Tim Harrington is best known as the frontman of the long-running, influential and just plain awesome post-punk/art-rock band Les Savy Fav. He’s also about to release his first ever children’s book, This Little Piggy. Written and illustrated entirely by Harrington, it’s a new take on the standard children’s story, focusing on the piggies on the other foot, which are taking part in decidedly non-boring activities like chewing gum, having costume parties, playing the drums and riding go-karts. It’ll be out in May, and you should buy it.
Harrington, who lives in Williamsburg, is also a father. We asked him a few questions about the pros and cons of raising a family in the city, as opposed to bolting for the suburbs or the mountains or whatever.
So I understand you have a child, or maybe multiple children, whom you’ve chosen to raise here in Brooklyn. Is it weird if I ask how old he or she or they are and what his or her or their names are?
I have two little boys, Ben and Casper, they are six and four. Six and a half actually. Ben would want that known.
Can you talk a little about how you made the decision to stay in Brooklyn rather than moving somewhere else? Was it something you struggled with, or was it sort of a no-brainer?
I don’t think we ever made a decision to stay in Brooklyn. I guess we decided not to move out. My wife and I have entertained thoughts of living someplace else, but whenever we really think about it being here in Brooklyn just seems best. There aren’t a lot of places where you can move so fluidly between privacy and community. A person can go totally unnoticed in a crowd of thousands just as easily as they can meet a friend on five minutes notice at 3am. Also there are some really good restaurants.
What aspect of city life was most appealing to you in terms of raising a family?
I believe a defining part of city life is the breakdown of private space and public space. In the city your home is small but the world around it is huge. That’s more inverted in the suburbs: there are big houses but the kinds of influences and environments you encounter out of your home ae dramatically reduced. Here you live in the city. In the suburbs you live in your house. I don’t know how rural living works, I never tried it, could be great, if you love driving 20 minutes to your neighbors for a cup of sugar. Brooklyn’s faux rural restaurants seem close enough for me.
What are some of the challenges you’ve faced as a result of staying?
Well, the challenges we face as a family are the same ones almost all New Yorkers share in varying degrees. You can make five hundred bucks a week or five hundred bucks a day and the place will try to suck it all away. New York suffers from some serious compulsive consumption issues and managing the pressures of that and, where you can, mitigating those pressures for your fellow New Yorkers is the big challenge.
What’s your favorite kid-friendly Brooklyn activity?

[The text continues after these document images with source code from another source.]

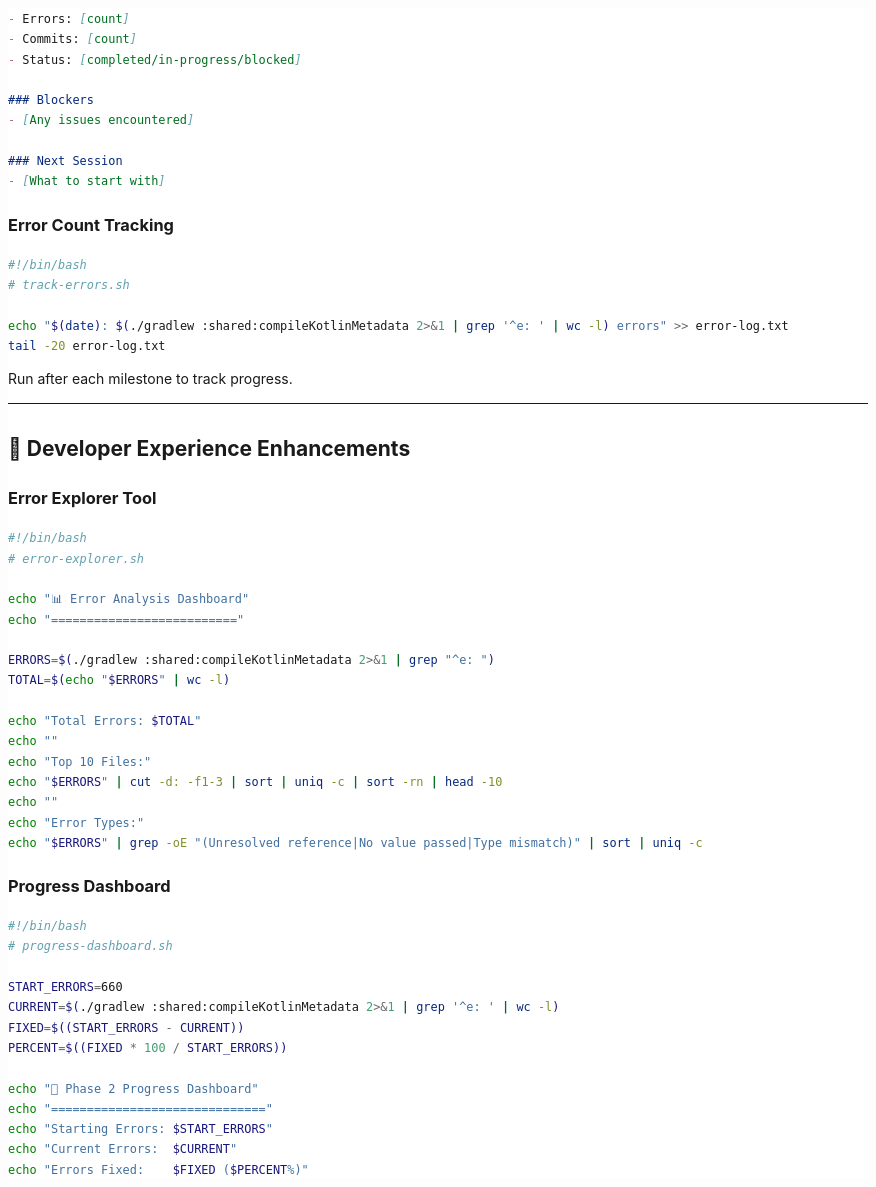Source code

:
```markdown
- Errors: [count]
- Commits: [count]
- Status: [completed/in-progress/blocked]

### Blockers
- [Any issues encountered]

### Next Session
- [What to start with]
```

### Error Count Tracking

```bash
#!/bin/bash
# track-errors.sh

echo "$(date): $(./gradlew :shared:compileKotlinMetadata 2>&1 | grep '^e: ' | wc -l) errors" >> error-log.txt
tail -20 error-log.txt
```

Run after each milestone to track progress.

---

## 🎯 Developer Experience Enhancements

### Error Explorer Tool

```bash
#!/bin/bash
# error-explorer.sh

echo "📊 Error Analysis Dashboard"
echo "=========================="

ERRORS=$(./gradlew :shared:compileKotlinMetadata 2>&1 | grep "^e: ")
TOTAL=$(echo "$ERRORS" | wc -l)

echo "Total Errors: $TOTAL"
echo ""
echo "Top 10 Files:"
echo "$ERRORS" | cut -d: -f1-3 | sort | uniq -c | sort -rn | head -10
echo ""
echo "Error Types:"
echo "$ERRORS" | grep -oE "(Unresolved reference|No value passed|Type mismatch)" | sort | uniq -c
```

### Progress Dashboard

```bash
#!/bin/bash
# progress-dashboard.sh

START_ERRORS=660
CURRENT=$(./gradlew :shared:compileKotlinMetadata 2>&1 | grep '^e: ' | wc -l)
FIXED=$((START_ERRORS - CURRENT))
PERCENT=$((FIXED * 100 / START_ERRORS))

echo "🎯 Phase 2 Progress Dashboard"
echo "=============================="
echo "Starting Errors: $START_ERRORS"
echo "Current Errors:  $CURRENT"
echo "Errors Fixed:    $FIXED ($PERCENT%)"
```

That’s hard to say, we don’t really have a big go-to activity. Libraries work. We have a car so Fairway is usually kind of a hit—my kids are on a first-name basis with Sunshine, the lady who replenishes the olive oil sampling area. “Super Playground” at pier 6 is cool. One thing that is fun and kind of specific to us is what my kids call “the rounds”. It involves wandering around Williamsburg on a Saturday afternoon. We go to Kings Pharmacy and the kids snoop out the toys, pass through Academy records and I do some snooping, visit our friends at Bird on Grand, same with our friends at Pilgrim Surf shop on N. 3rd and Wythe (Ben is friends with their daughter), hit the playground at Grand and Wythe—we call it Hippo Park but I’m not sure that is the name. Then we’ll visit Main Drag music right there and mess around on the display drums and keyboards until the staff seems sufficiently headached. Finally we’ll stop by Millie’s Mini Mart on our corner for a little candy. The kids scoot or bike; we bump into friends on the street. It’s basically raising out kids to be flaneurs.
Kids in bars: Yes or no?
Do you see yourself living in the city for good, or do you think there will be a time when you retire to the country or the suburbs?
Hey! Now, your stressing me out. Did my mom put you up to this question!? Ma, it’ll be fine don’t worry, we’re taking it one day at a time.